14 June 2025 – It is about four months since we published our KM3-230213A event.
The unprecedented event was recorded in the middle of the night of 13 February 2023 in the ARCA detector. During a time window of almost 2 microseconds, more than 28,000 photons were recorded in the almost 12,000 photomultipliers of the detector. From the analysis of the data it was possible to identify a single charged particle, a muon, which had crossed the entire detector. Detailed studies led to an estimate of energy of the primary neutrino at the level of 220 PeV, significantly higher than any neutrino ever detected before.

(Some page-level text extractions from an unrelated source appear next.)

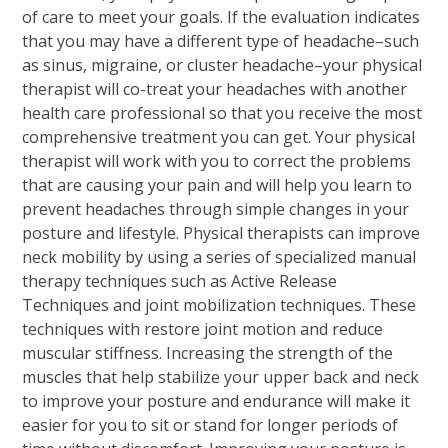
of care to meet your goals. If the evaluation indicates
that you may have a different type of headache–such
as sinus, migraine, or cluster headache–your physical
therapist will co-treat your headaches with another
health care professional so that you receive the most
comprehensive treatment you can get. Your physical
therapist will work with you to correct the problems
that are causing your pain and will help you learn to
prevent headaches through simple changes in your
posture and lifestyle. Physical therapists can improve
neck mobility by using a series of specialized manual
therapy techniques such as Active Release
Techniques and joint mobilization techniques. These
techniques with restore joint motion and reduce
muscular stiffness. Increasing the strength of the
muscles that help stabilize your upper back and neck
to improve your posture and endurance will make it
easier for you to sit or stand for longer periods of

On 12 February 2025 we reported the discovery of KM3-230213A in an on-line seminar and published a paper in Nature. In follow-up papers we discussed possible origins of the neutrino from KM3-230213A.
Since then the wider community of astroparticle physicists and astronomers have investigated multiple explanations for the extremely energetic neutrino. To date, they published in total more than 30 papers on the preprint server arXiv.

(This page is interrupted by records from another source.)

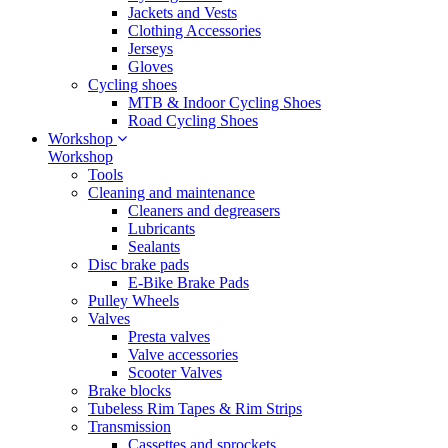
Jackets and Vests
Clothing Accessories
Jerseys
Gloves
Cycling shoes
MTB & Indoor Cycling Shoes
Road Cycling Shoes
Workshop
Workshop
Tools
Cleaning and maintenance
Cleaners and degreasers
Lubricants
Sealants
Disc brake pads
E-Bike Brake Pads
Pulley Wheels
Valves
Presta valves
Valve accessories
Scooter Valves
Brake blocks
Tubeless Rim Tapes & Rim Strips
Transmission
Cassettes and sprockets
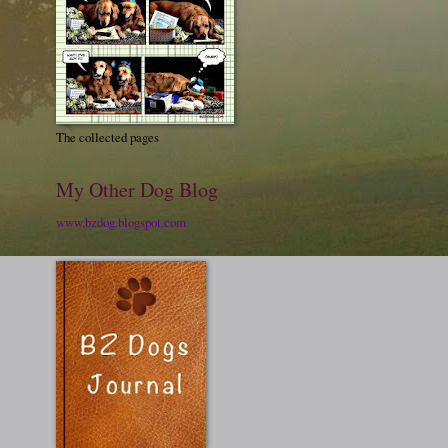
The collected pages
My Other Dog Blog
www.bzdog.blogspot.com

Could the KM3-230213A neutrino originate from a blazar or a year-long transient source? Or is there a radio counterpart? Can it be associated with gamma ray bursts? Others investigated the possibility that the neutrino was produced in the decay of dark matter or in an explosion of a black hole. Also, the possibility was investigated that the KM3-239213A neutrino is produced in the interaction of an ultra-energetic cosmic-ray particle with a photon of the background radiation that permeates the Universe.
Or could KM3-230213A point to new physics or to a violation of Lorentz invariance?
We are delighted that our discovery of the KM3-230213A event generated so much excitement in the scientific community.